Ben loses his Mum

This is hilariously funny and also tremendously sad and moving.

I lost my mother a few days ago. Not in the way that you might lose your car keys.
Keys can be replaced. Mother’s hardly ever.

Ben Trovato is a huge favourite of mine. He went off the boil for a while a couple of years ago (IMHO anyway) but he’s been back at his best of late, although even he would be hard pressed to match his “Why, in the name of God, won’t someone bring Jacob Zuma his machine gun?” effort from 2008 (now deleted from the iol news site, but still available – at least in part – here).

Now, unless it is some great hoax – and I have absolutely no reason to believe it is – Trovato has lost his mother to cancer; an event to which he has applied his bone dry sense of humour and somehow turned it into an hilarious read: “Anyone For Chemo And A Nice Cup Of Tea?”:

Oncologists look down on everyone because they are fabulously wealthy and also because they get to play with lots and lots of human guinea pigs who eventually stop bothering them because they are too weak to pick up the phone and make another appointment.

There will be those who will be appalled that Trovato could describe his mother’s sickness and death in this way, but I disagree.
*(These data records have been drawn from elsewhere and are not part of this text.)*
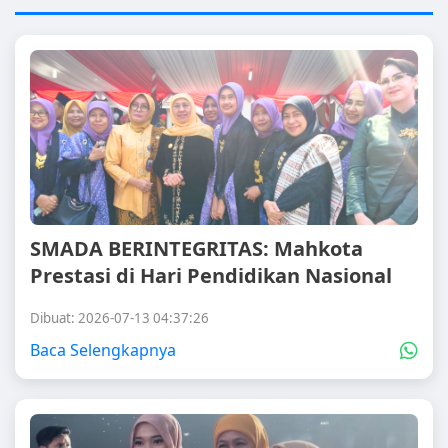
SMADA BERINTEGRITAS: Mahkota
Prestasi di Hari Pendidikan Nasional
Dibuat: 2026-07-13 04:37:26
Baca Selengkapnya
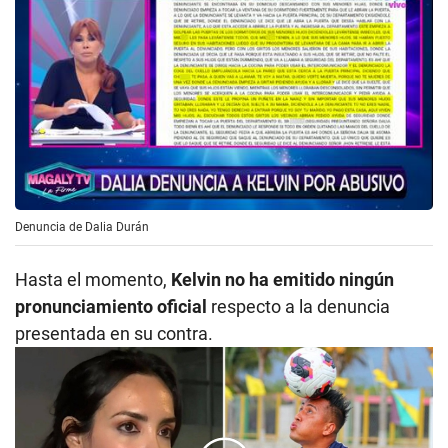
Denuncia de Dalia Durán
Hasta el momento,
Kelvin no ha emitido ningún
pronunciamiento oficial
respecto a la denuncia
presentada en su contra.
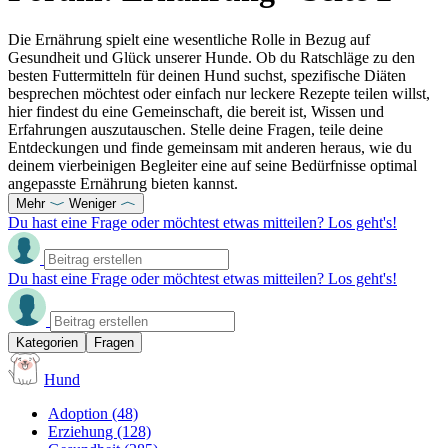
Die Ernährung spielt eine wesentliche Rolle in Bezug auf
Gesundheit und Glück unserer Hunde. Ob du Ratschläge zu den
besten Futtermitteln für deinen Hund suchst, spezifische Diäten
besprechen möchtest oder einfach nur leckere Rezepte teilen willst,
hier findest du eine Gemeinschaft, die bereit ist, Wissen und
Erfahrungen auszutauschen. Stelle deine Fragen, teile deine
Entdeckungen und finde gemeinsam mit anderen heraus, wie du
deinem vierbeinigen Begleiter eine auf seine Bedürfnisse optimal
angepasste Ernährung bieten kannst.
Mehr
Weniger
Du hast eine Frage oder möchtest etwas mitteilen? Los geht's!
Du hast eine Frage oder möchtest etwas mitteilen? Los geht's!
Kategorien
Fragen
Hund
Adoption
(48)
Erziehung
(128)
Rather, to not have done so would have been hypocritical. His irreverent sense of humour means that nothing is sacred and so it is with his own family’s most difficult times. That’s courage (and an obvious continuing need to sell his books) right there.

I suspect all cancer patients ultimately face their fate with extraordinary courage and fortitude. But not all face it with the same degree of acceptance. Some go quietly. Others, like my mother, rage, rage against the dying of the light. Even after she slipped into incoherence, she was still shouting at us. I shouted back, trying to get her to take her medication. Then my sister would shout at me and my father would shout at her. It was like my childhood. Lots of shouting and nobody making any sense at all. The only difference being that I was too big for anyone to hit me.

As in many of his columns, there’s so much more to read between the lines in this one. Cut past the superficial and there’s a lot of depth there.

It’ll mean precisely bugger all to him that I offer my condolences here, but that’s fine.
I’ll keep on reading regardless.

One thought on “Ben loses his Mum

  1. You know you have my deepest sympathy. I hope someone makes fun of me one day – I certainly deserve it.